**Task description**: Copy the listing below line for line, keeping every entry unchanged.

**Records for this exercise**:
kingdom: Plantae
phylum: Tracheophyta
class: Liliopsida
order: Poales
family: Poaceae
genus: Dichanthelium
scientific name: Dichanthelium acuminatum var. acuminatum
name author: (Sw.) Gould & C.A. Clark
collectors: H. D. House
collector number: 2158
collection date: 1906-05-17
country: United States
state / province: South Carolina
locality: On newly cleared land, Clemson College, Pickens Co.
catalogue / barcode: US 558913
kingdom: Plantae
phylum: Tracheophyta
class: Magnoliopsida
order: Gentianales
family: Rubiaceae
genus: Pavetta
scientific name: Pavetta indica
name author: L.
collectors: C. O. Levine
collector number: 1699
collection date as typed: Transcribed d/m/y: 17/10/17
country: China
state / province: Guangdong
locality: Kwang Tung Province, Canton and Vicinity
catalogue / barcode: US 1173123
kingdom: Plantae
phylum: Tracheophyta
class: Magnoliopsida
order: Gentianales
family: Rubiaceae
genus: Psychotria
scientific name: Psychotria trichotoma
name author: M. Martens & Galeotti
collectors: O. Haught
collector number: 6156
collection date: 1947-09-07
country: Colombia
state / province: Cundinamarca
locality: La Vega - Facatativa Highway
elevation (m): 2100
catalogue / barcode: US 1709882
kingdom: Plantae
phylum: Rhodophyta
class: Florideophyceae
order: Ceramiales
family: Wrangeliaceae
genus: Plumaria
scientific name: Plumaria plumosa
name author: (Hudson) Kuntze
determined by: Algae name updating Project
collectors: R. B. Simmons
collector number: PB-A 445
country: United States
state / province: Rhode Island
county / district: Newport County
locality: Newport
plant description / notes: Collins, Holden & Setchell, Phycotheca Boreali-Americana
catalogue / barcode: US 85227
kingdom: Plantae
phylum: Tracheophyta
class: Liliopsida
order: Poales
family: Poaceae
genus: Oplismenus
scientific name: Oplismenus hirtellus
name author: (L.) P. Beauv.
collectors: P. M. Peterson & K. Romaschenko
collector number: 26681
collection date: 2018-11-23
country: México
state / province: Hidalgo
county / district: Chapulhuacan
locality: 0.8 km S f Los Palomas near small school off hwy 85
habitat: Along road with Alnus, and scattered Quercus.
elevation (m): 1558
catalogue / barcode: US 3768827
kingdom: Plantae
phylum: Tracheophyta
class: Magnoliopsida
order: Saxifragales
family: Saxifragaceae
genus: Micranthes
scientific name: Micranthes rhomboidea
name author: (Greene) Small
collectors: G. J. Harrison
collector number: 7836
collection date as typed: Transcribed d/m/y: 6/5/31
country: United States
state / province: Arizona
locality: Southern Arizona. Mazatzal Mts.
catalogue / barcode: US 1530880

**Solution to the problem**:
kingdom: Plantae
phylum: Tracheophyta
class: Liliopsida
order: Poales
family: Poaceae
genus: Dichanthelium
scientific name: Dichanthelium acuminatum var. acuminatum
name author: (Sw.) Gould & C.A. Clark
collectors: H. D. House
collector number: 2158
collection date: 1906-05-17
country: United States
state / province: South Carolina
locality: On newly cleared land, Clemson College, Pickens Co.
catalogue / barcode: US 558913
kingdom: Plantae
phylum: Tracheophyta
class: Magnoliopsida
order: Gentianales
family: Rubiaceae
genus: Pavetta
scientific name: Pavetta indica
name author: L.
collectors: C. O. Levine
collector number: 1699
collection date as typed: Transcribed d/m/y: 17/10/17
country: China
state / province: Guangdong
locality: Kwang Tung Province, Canton and Vicinity
catalogue / barcode: US 1173123
kingdom: Plantae
phylum: Tracheophyta
class: Magnoliopsida
order: Gentianales
family: Rubiaceae
genus: Psychotria
scientific name: Psychotria trichotoma
name author: M. Martens & Galeotti
collectors: O. Haught
collector number: 6156
collection date: 1947-09-07
country: Colombia
state / province: Cundinamarca
locality: La Vega - Facatativa Highway
elevation (m): 2100
catalogue / barcode: US 1709882
kingdom: Plantae
phylum: Rhodophyta
class: Florideophyceae
order: Ceramiales
family: Wrangeliaceae
genus: Plumaria
scientific name: Plumaria plumosa
name author: (Hudson) Kuntze
determined by: Algae name updating Project
collectors: R. B. Simmons
collector number: PB-A 445
country: United States
state / province: Rhode Island
county / district: Newport County
locality: Newport
plant description / notes: Collins, Holden & Setchell, Phycotheca Boreali-Americana
catalogue / barcode: US 85227
kingdom: Plantae
phylum: Tracheophyta
class: Liliopsida
order: Poales
family: Poaceae
genus: Oplismenus
scientific name: Oplismenus hirtellus
name author: (L.) P. Beauv.
collectors: P. M. Peterson & K. Romaschenko
collector number: 26681
collection date: 2018-11-23
country: México
state / province: Hidalgo
county / district: Chapulhuacan
locality: 0.8 km S f Los Palomas near small school off hwy 85
habitat: Along road with Alnus, and scattered Quercus.
elevation (m): 1558
catalogue / barcode: US 3768827
kingdom: Plantae
phylum: Tracheophyta
class: Magnoliopsida
order: Saxifragales
family: Saxifragaceae
genus: Micranthes
scientific name: Micranthes rhomboidea
name author: (Greene) Small
collectors: G. J. Harrison
collector number: 7836
collection date as typed: Transcribed d/m/y: 6/5/31
country: United States
state / province: Arizona
locality: Southern Arizona. Mazatzal Mts.
catalogue / barcode: US 1530880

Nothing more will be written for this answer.